HDR and the industry that cried “wolf”
A related, but smaller triangle has made its way to the UHD Alliance spec. In order to get the Alliance's "Ultra HD Premium" sticker, a display must be able to achieve 90 percent of a DCI (a.k.a. P3) color space.
Our old TV content was created thinking in terms of brightness at 100 Nits, which is what our old CRT reference monitors were capable of putting out. In HDR, we will create deploying monitors capable of putting out 4,000 to 10,000 Nits.
Indeed, that's bloody dynamic!!!
A semi-new term not usually read about is "bit-depth." Everything we watch now is termed "8-bit." This defines (limits) how many shades of colors we see. 8-bit ITU TV started way back in 1982 with a range of 0 to 255 and delivers a mere 220 usable shades of any possible color. HDR (10-bit) now starts with 1,024 shades. The combination of a wider color gamut and a greater bit depth is an extremely significant and easily visible color improvement.
Lastly, you may not have heard of EOTF. It IS NOT a social disease. It stands for Electro-Optical Transfer Function – simply the new name for gamma. But now we have a special new gamma for HDR called SMPTE 2084 EOTF, prominent in most all of the various HDR proposals.

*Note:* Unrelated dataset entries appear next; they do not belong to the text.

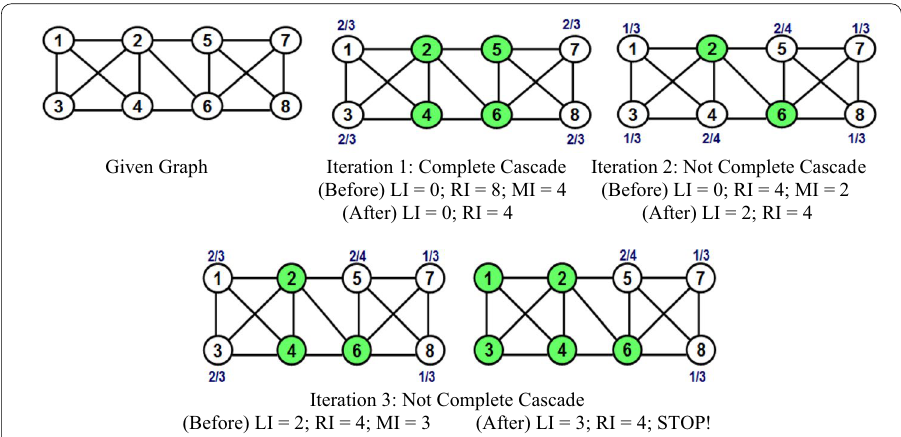
Fig. 2 Example to illustrate the execution of the binary search algorithm with the threshold fraction ( q of adopted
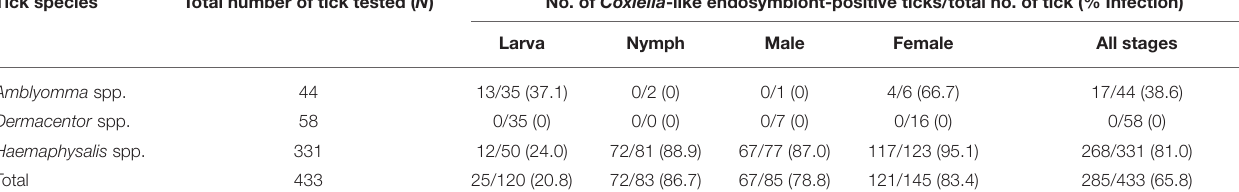
TABLE 4 | Prevalence of Coxiella -like endosymbiont in questing ticks, by tick genera and stages. Tick species Total number of tick tested ( N ) No. of Coxiella -like endosymbiont-positive ticks/total no. of tick (% Infection) Larva Nymph Male Female All stages Amblyomma spp. 44 Dermacentor spp.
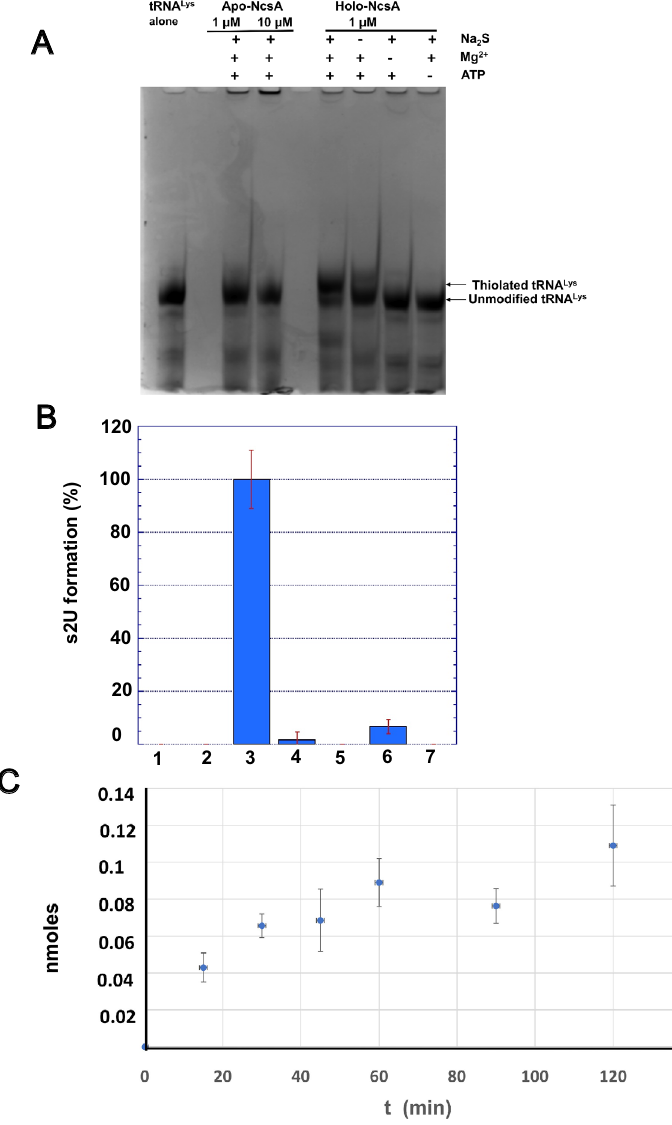
Figure 3. In vitro tRNA thiolation activity assays. ( A ) In vitro tRNA thiolation activity tests under anaerobic conditions monitored on an APM-retardation gel. 15 µM in vitro transcribed tRNA Lys UUU was incubated for 1 h at 37 °C in 25 mM HEPES pH 7.5, 200 mM NaCl, with apo-MmNcsA or holo-MmNcsA, in the presence or absence of 1 mM Na 2 S, 5 mM MgCl 2 , 1 mM ATP. ( B ) Conditions for s 2 U formation monitored by HPLC- coupled MS/MS after tRNA digestion. The data shown are mean values based on 3 different experiments. ( 1 ) tRNA Lys UUU alone, 10 µM apo-MmNcsA ( 2 ), or 1 µM holo-MmNcsA ( 3 ) incubated for 1 h with 20 µM tRNA Lys UUU , 2.5 mM MgCl 2 , 0.25 mM Na 2 S and 0.25 mM ATP. Control reactions: no Na 2 S ( 4 ), no MgCl 2 ( 5 ), no ATP ( 6 ), U34A-tRNALys UUU ( 7 ). 100% activity corresponds to 0.1 nmol s 2 U formed in 60 min. ( C ) Quantification of s 2 U formation catalyzed by 1 µM holo-MmNcsA incubated with 20 µM tRNA Lys UUU in the presence of 0.25 mM ATP, 0.25 mM sodium sulfide and 2.5 mM MgCl 2 monitored by HPLC-coupled MS/MS after tRNA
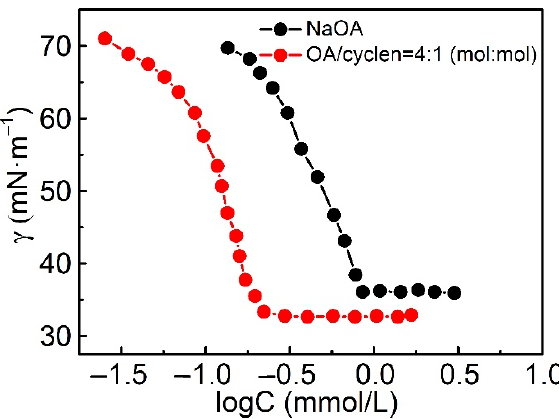
Figure 2. Plot exhibiting the variation in the surface tension with concentration for NaOA and OA/cyclen (mol/mol, 4:1) at 25 °C, where the concentration of OA/cyclen refers to the concentration of OA in OA/cyclen.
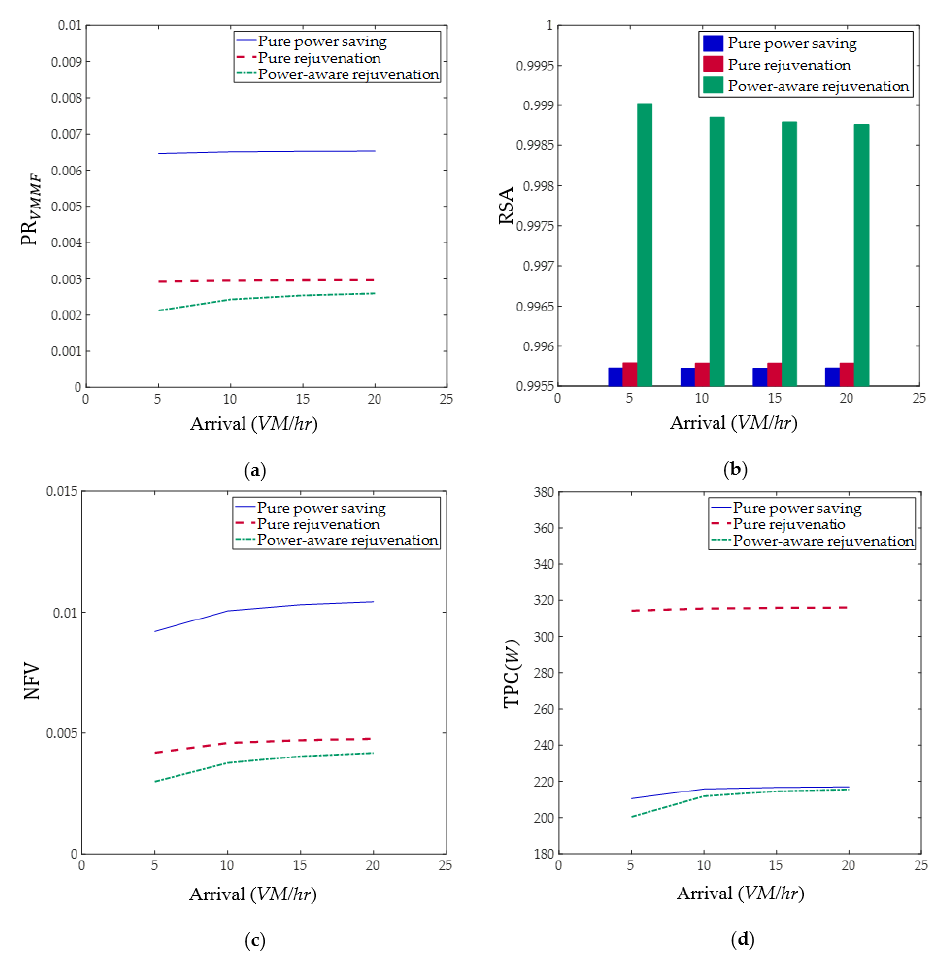
Figure 3. Results obtained by solving the proposed SAN model representing ( a ) probability of VMM failure, ( b ) ratio of serving VMs to accepted VMs, ( c ) mean number of failed VMs and ( d ) total power consumption.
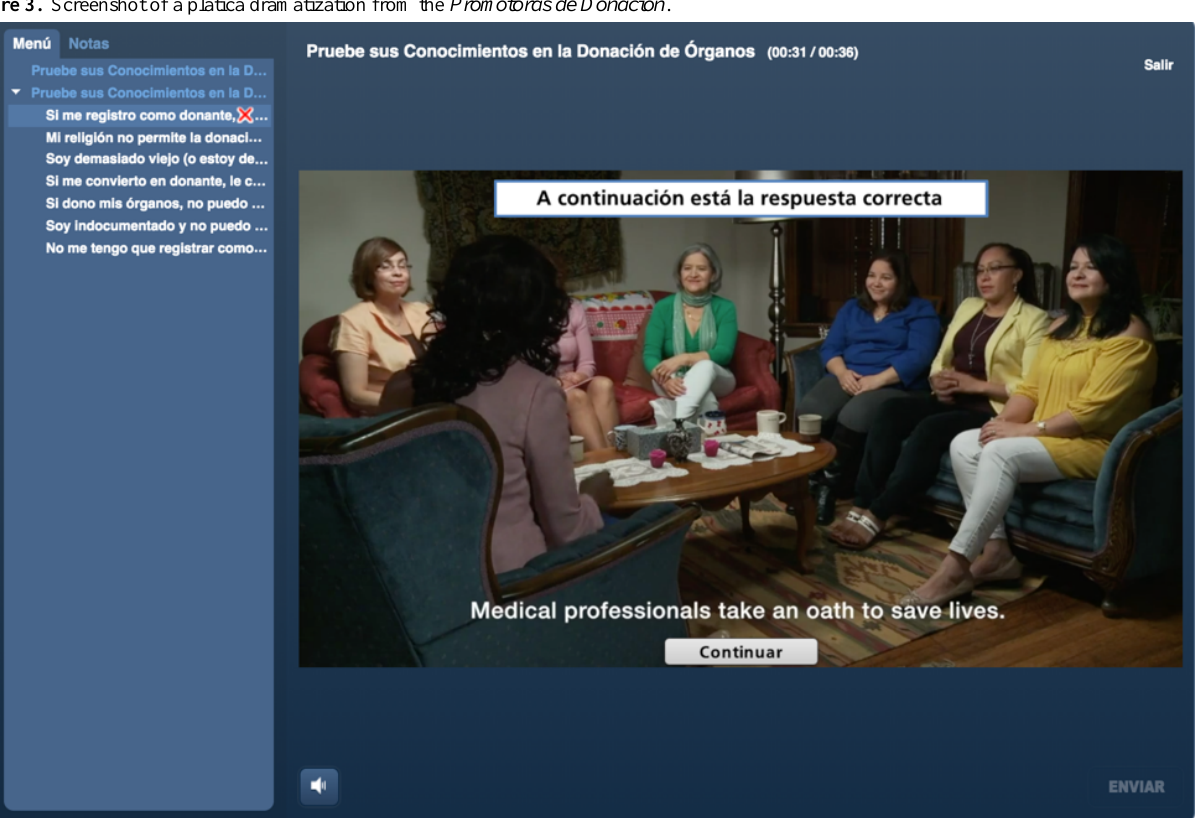
Figure 3. Screenshot of a platica dramatization from the Promotoras de Donación .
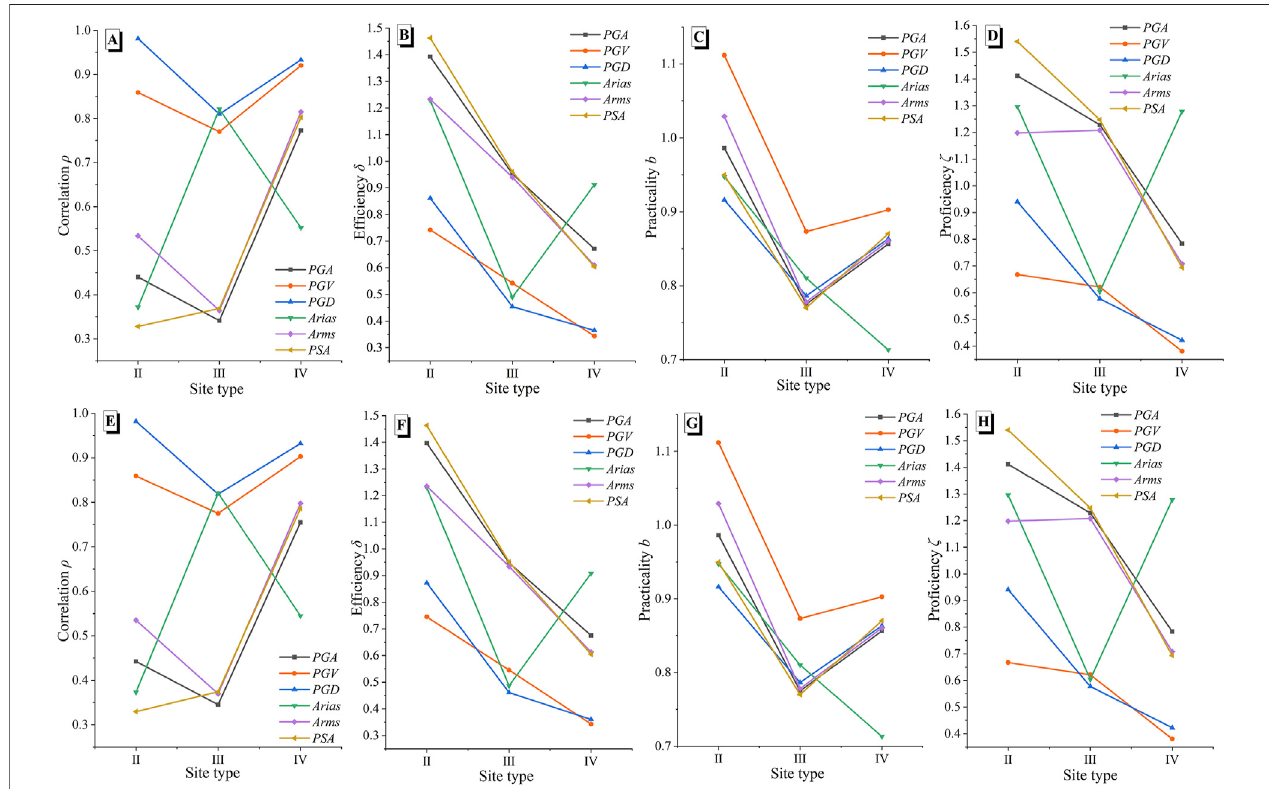
FIGURE 8 | (A – D) The variation law of the intensity measures corresponding to the amount of the ring joint opening and (E – H) the variation law of the intensity measures corresponding to the dislocation.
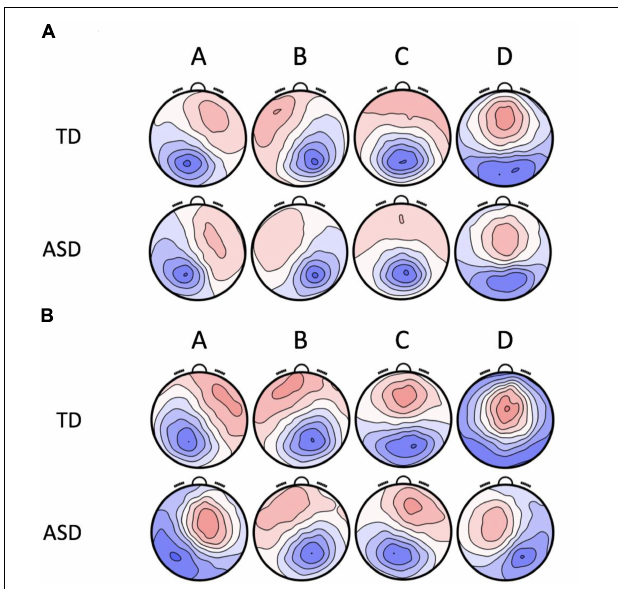
FIGURE 1 | The group-level maps of the four microstate classes (A–D) in ASD and TD, independently computed for the two resting-state conditions.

Can't leave the HDR topic without stating the core specifications that really are the essence of the term. Two specs are cited to accommodate two different technologies. The LED/LCD displays need to be capable of over 1,000 Nits peak brightness and less than .05 Nits black level. For OLED displays, it’s 540 Nits brightness and less than .0005 Nits black level. This writer will opt for the blackest blacks. However, if a room has really bright ambient light, you may opt for the brightest whites.